**WHAT YOU HAVE TO DO**
Your response should consist of every entry, unchanged.
--- PROVIDED ENTRIES ---
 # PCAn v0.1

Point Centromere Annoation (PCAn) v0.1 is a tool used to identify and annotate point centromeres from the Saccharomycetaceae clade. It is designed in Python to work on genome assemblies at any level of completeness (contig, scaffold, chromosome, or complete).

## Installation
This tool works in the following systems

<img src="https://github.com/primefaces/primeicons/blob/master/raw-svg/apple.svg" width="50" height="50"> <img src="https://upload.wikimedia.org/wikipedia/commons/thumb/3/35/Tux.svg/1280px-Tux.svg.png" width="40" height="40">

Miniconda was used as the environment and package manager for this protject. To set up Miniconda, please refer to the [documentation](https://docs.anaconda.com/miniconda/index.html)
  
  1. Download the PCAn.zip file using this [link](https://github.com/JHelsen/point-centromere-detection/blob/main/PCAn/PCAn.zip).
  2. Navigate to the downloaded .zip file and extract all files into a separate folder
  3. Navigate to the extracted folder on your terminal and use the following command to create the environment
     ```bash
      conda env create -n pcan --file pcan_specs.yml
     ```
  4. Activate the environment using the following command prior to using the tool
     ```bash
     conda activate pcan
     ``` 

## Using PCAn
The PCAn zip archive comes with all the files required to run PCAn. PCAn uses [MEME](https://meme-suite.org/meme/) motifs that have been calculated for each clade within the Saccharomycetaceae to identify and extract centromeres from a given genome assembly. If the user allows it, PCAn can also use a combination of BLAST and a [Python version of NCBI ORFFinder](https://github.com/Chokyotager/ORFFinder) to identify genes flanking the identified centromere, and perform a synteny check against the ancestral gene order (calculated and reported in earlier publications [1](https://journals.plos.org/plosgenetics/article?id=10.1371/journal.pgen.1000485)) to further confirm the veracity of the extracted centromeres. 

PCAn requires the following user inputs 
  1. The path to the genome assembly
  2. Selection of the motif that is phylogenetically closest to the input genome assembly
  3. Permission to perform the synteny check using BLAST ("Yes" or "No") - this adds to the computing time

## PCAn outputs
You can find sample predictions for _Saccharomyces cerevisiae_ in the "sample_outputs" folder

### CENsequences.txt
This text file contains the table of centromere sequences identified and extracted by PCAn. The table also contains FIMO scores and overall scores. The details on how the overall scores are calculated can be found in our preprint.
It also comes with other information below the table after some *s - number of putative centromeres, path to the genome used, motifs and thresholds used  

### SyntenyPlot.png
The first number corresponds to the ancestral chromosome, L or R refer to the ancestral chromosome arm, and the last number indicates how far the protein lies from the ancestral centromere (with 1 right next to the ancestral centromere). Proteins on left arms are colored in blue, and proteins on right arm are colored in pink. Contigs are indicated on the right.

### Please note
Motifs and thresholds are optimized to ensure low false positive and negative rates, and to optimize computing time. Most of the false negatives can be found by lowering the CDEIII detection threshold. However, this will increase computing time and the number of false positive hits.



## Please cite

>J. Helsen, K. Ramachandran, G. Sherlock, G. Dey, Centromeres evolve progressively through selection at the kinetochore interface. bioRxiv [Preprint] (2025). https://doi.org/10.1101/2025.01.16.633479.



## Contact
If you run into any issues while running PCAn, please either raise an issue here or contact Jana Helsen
---
**OUTPUT OF THE EXERCISE**
 # PCAn v0.1

Point Centromere Annoation (PCAn) v0.1 is a tool used to identify and annotate point centromeres from the Saccharomycetaceae clade. It is designed in Python to work on genome assemblies at any level of completeness (contig, scaffold, chromosome, or complete).

## Installation
This tool works in the following systems

<img src="https://github.com/primefaces/primeicons/blob/master/raw-svg/apple.svg" width="50" height="50"> <img src="https://upload.wikimedia.org/wikipedia/commons/thumb/3/35/Tux.svg/1280px-Tux.svg.png" width="40" height="40">

Miniconda was used as the environment and package manager for this protject. To set up Miniconda, please refer to the [documentation](https://docs.anaconda.com/miniconda/index.html)
  
  1. Download the PCAn.zip file using this [link](https://github.com/JHelsen/point-centromere-detection/blob/main/PCAn/PCAn.zip).
  2. Navigate to the downloaded .zip file and extract all files into a separate folder
  3. Navigate to the extracted folder on your terminal and use the following command to create the environment
     ```bash
      conda env create -n pcan --file pcan_specs.yml
     ```
  4. Activate the environment using the following command prior to using the tool
     ```bash
     conda activate pcan
     ``` 

## Using PCAn
The PCAn zip archive comes with all the files required to run PCAn. PCAn uses [MEME](https://meme-suite.org/meme/) motifs that have been calculated for each clade within the Saccharomycetaceae to identify and extract centromeres from a given genome assembly. If the user allows it, PCAn can also use a combination of BLAST and a [Python version of NCBI ORFFinder](https://github.com/Chokyotager/ORFFinder) to identify genes flanking the identified centromere, and perform a synteny check against the ancestral gene order (calculated and reported in earlier publications [1](https://journals.plos.org/plosgenetics/article?id=10.1371/journal.pgen.1000485)) to further confirm the veracity of the extracted centromeres. 

PCAn requires the following user inputs 
  1. The path to the genome assembly
  2. Selection of the motif that is phylogenetically closest to the input genome assembly
  3. Permission to perform the synteny check using BLAST ("Yes" or "No") - this adds to the computing time

## PCAn outputs
You can find sample predictions for _Saccharomyces cerevisiae_ in the "sample_outputs" folder

### CENsequences.txt
This text file contains the table of centromere sequences identified and extracted by PCAn. The table also contains FIMO scores and overall scores. The details on how the overall scores are calculated can be found in our preprint.
It also comes with other information below the table after some *s - number of putative centromeres, path to the genome used, motifs and thresholds used  

### SyntenyPlot.png
The first number corresponds to the ancestral chromosome, L or R refer to the ancestral chromosome arm, and the last number indicates how far the protein lies from the ancestral centromere (with 1 right next to the ancestral centromere). Proteins on left arms are colored in blue, and proteins on right arm are colored in pink. Contigs are indicated on the right.

### Please note
Motifs and thresholds are optimized to ensure low false positive and negative rates, and to optimize computing time. Most of the false negatives can be found by lowering the CDEIII detection threshold. However, this will increase computing time and the number of false positive hits.



## Please cite

>J. Helsen, K. Ramachandran, G. Sherlock, G. Dey, Centromeres evolve progressively through selection at the kinetochore interface. bioRxiv [Preprint] (2025). https://doi.org/10.1101/2025.01.16.633479.



## Contact
If you run into any issues while running PCAn, please either raise an issue here or contact Jana Helsen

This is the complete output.